Under the fluctuating workweek method, a non-exempt employee is paid a fixed salary as compensation for whatever hours the employee is called upon to work in a week. Like other non-exempt employees, employees compensated via the fluctuating workweek method must receive overtime pay for all hours over 40 worked in a week. A fluctuating workweek employee's "regular rate" is calculated each week by dividing the employee's salary by the number of hours worked in the week. Thus, an employee's regular rate will vary from week to week depending on the number of hours worked. For employees paid on the fluctuating workweek method, each hour of overtime pay is calculated as one-half times the employee's regular rate (since the employee's straight time pay for the overtime hours was included in the employee's regular salary).
There are five circumstances that must be met for an employer to use the fluctuating workweek method to compute an employee's regular rate and overtime pay: (1) the employee's hours must fluctuate from week to week; (2) the employee must be paid a fixed salary that does not vary with the number of hours worked (though the new rule states that employers using the fluctuating workweek method may take occasional disciplinary deductions from an employee's salary for willful absences or tardiness or for infractions of major work rules); (3) the fixed salary must satisfy the minimum wage; (4) the employer and employee must have a clear mutual understanding that the fixed salary is compensation (apart from overtime premiums) for whatever hours the employee works each week; and (5) the employee must receive overtime compensation for all overtime hours worked in a week at a rate of not less than one-half the employee's regular rate for that week.
Before the new rule, the DOL's position on the fluctuating workweek method had shifted over time, and courts took varying positions.

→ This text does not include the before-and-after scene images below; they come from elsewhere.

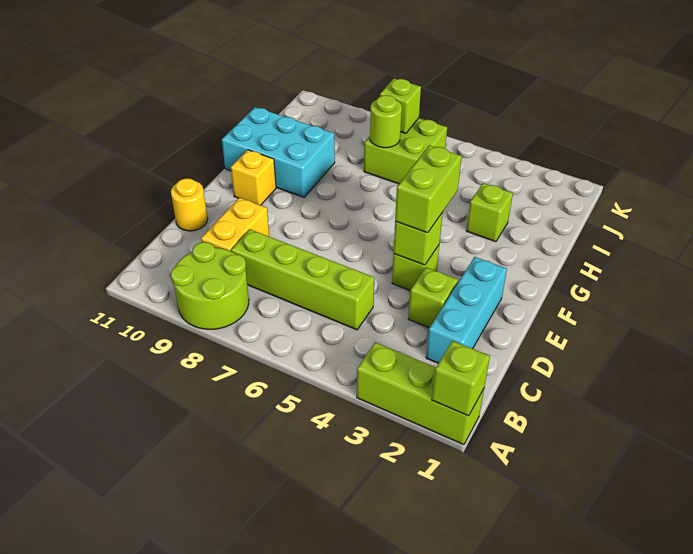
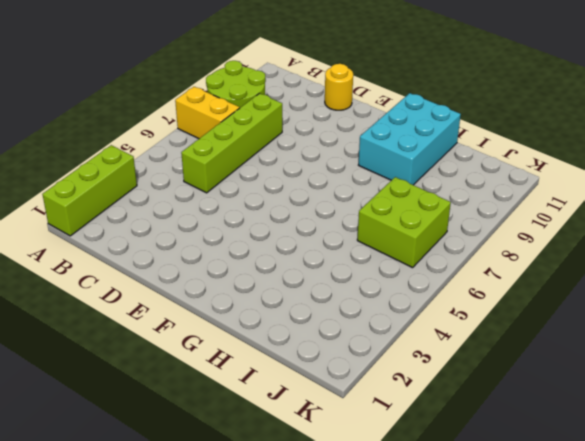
yellow brick A7:B7 level 1 -> yellow brick C9:D9 level 1
none -> cyan brick C2:E2 level 1
none -> lime brick D3 level 1
none -> lime brick E4 level 1

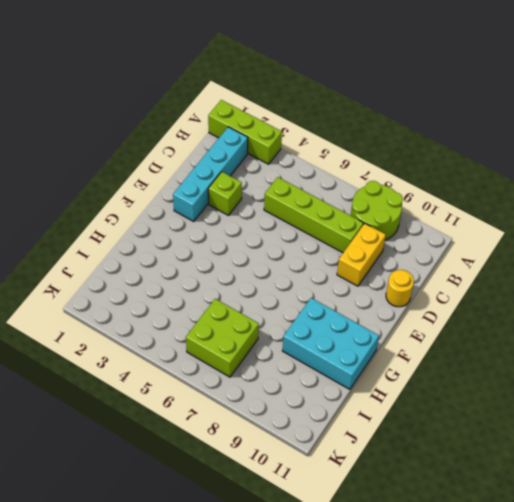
cyan brick B2:E2 level 1 -> cyan brick C2:E2 level 1
none -> lime brick E4 level 1
none -> yellow brick F10 level 1
none -> lime brick H3 level 1

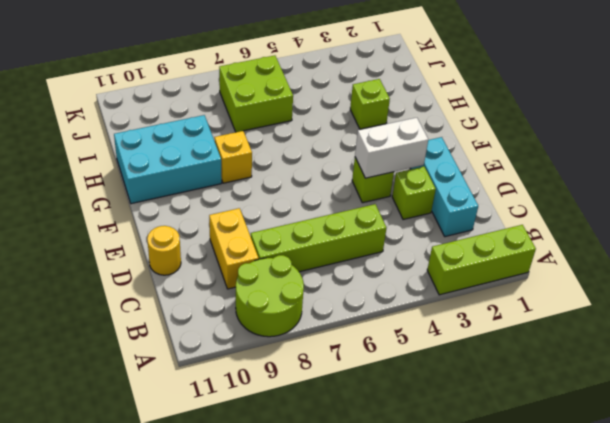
white brick E3:E4 level 2 -> lime brick E4 level 2
yellow brick G8 level 1 -> yellow brick F10 level 1
none -> lime brick A1 level 2
none -> lime round brick I7 level 2
none -> lime brick J7 level 2

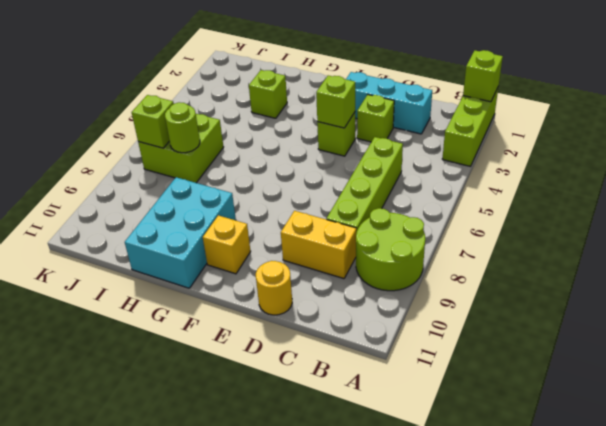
none -> lime brick E4:F4 level 3

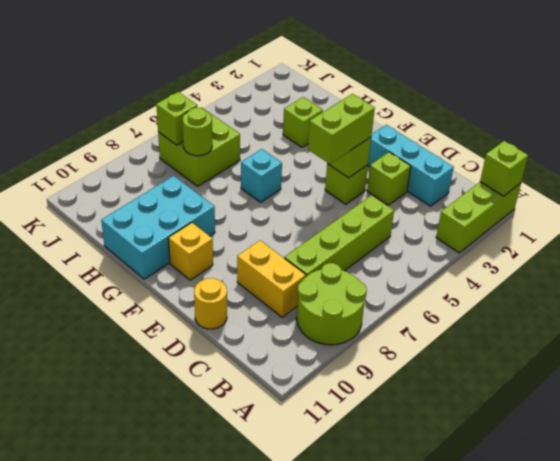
lime brick E4:E5 level 3 -> lime brick E4:F4 level 3
cyan brick G6 level 1 -> none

Some concluded that any supplemental payments to an employee above the employee's salary are incompatible with the fluctuating workweek method because that would violate the requirement that the employee be paid a "fixed amount" each week. Other courts concluded that supplemental payments based on an employee's productivity (such as commissions) are compatible with the fluctuating workweek method, but supplemental payments based on an employee's hours worked (such as night-shift premiums) are not. Still other courts ruled that the fluctuating workweek method is available only to employees who sometimes work less than 40 hours in a week, which the new rule disavows.
If a fluctuating workweek employee receives a bonus or other incentive compensation, such payments must be included in calculating the employee's regular rate for overtime purposes, unless the payment qualifies for exclusion under the FLSA.

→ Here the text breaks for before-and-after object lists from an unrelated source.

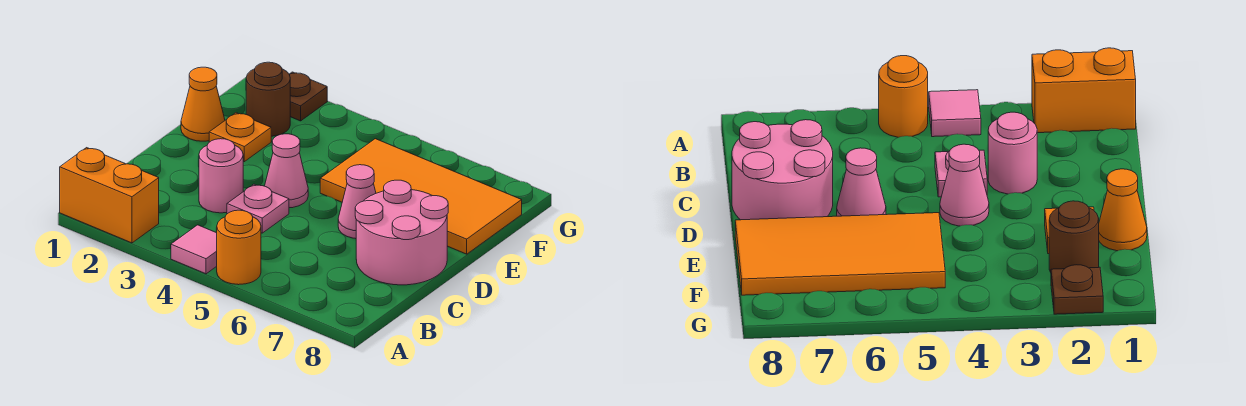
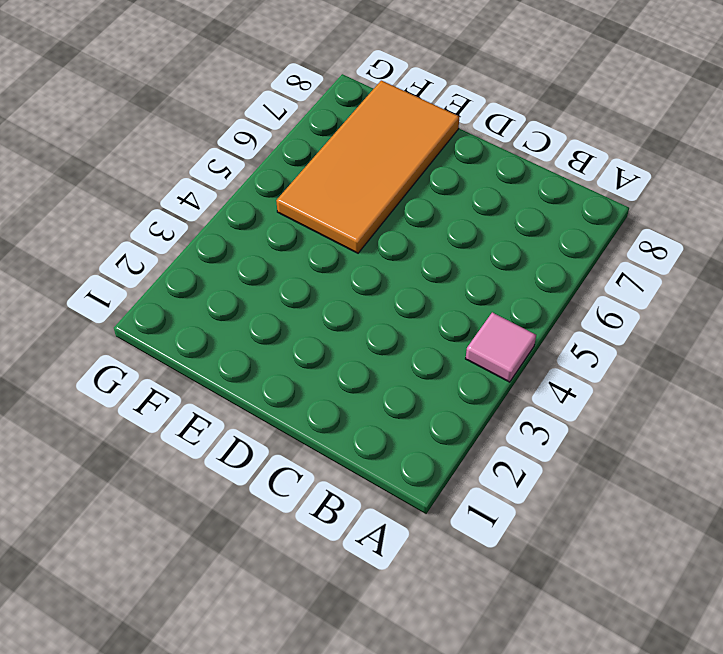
none -> orange brick A1:A2 level 1
none -> orange round brick A5 level 1
none -> pink round brick C3 level 1

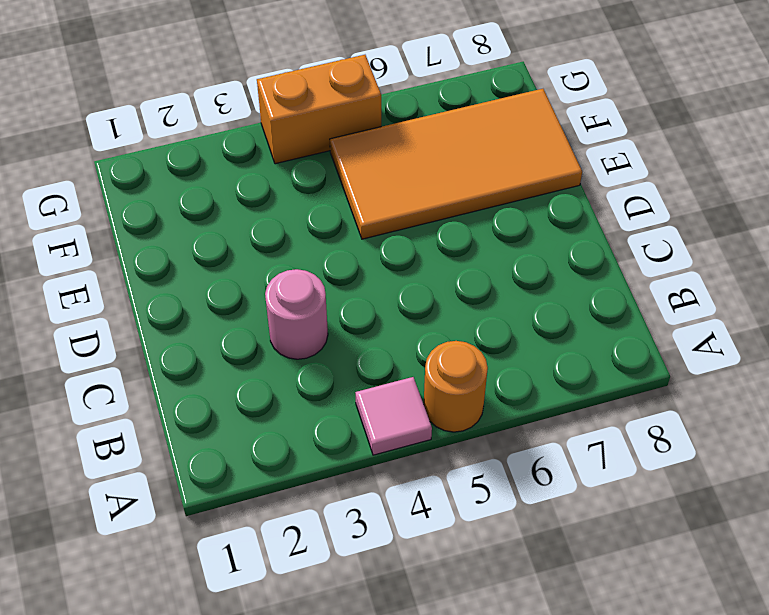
orange brick G4:G5 level 1 -> orange brick A1:A2 level 1
none -> pink plate C4 level 1
none -> pink round brick C7:D8 level 1
none -> pink cone D4 level 1

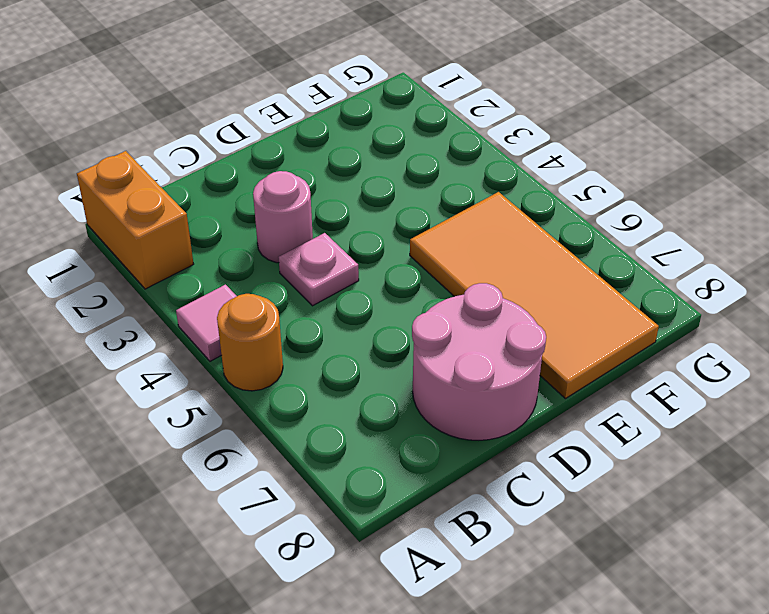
none -> pink cone D4 level 1
none -> pink cone D6 level 1
none -> orange cone E1 level 1

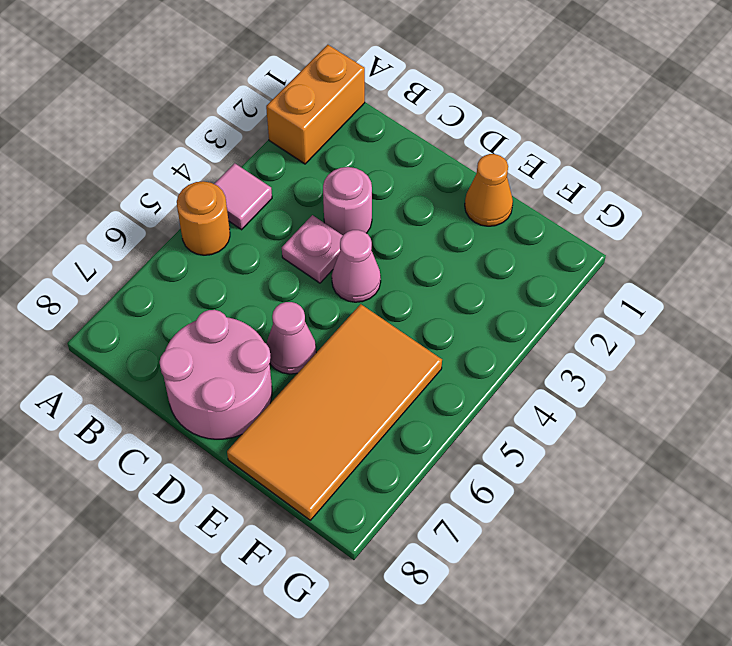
none -> orange plate E2 level 1
none -> brown round brick F2 level 1
none -> brown plate G2 level 1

The fluctuating workweek rule should make it easier for employers to use flexible work schedules, particularly as many employers seek to promote social distancing during the COVID-19 pandemic by staggering employees' shifts or otherwise varying work schedules.
As these rules demonstrate, the DOL Wage and Hour Division has been very busy. Employers should ensure that their compensation practices continue to comply with the law as it evolves.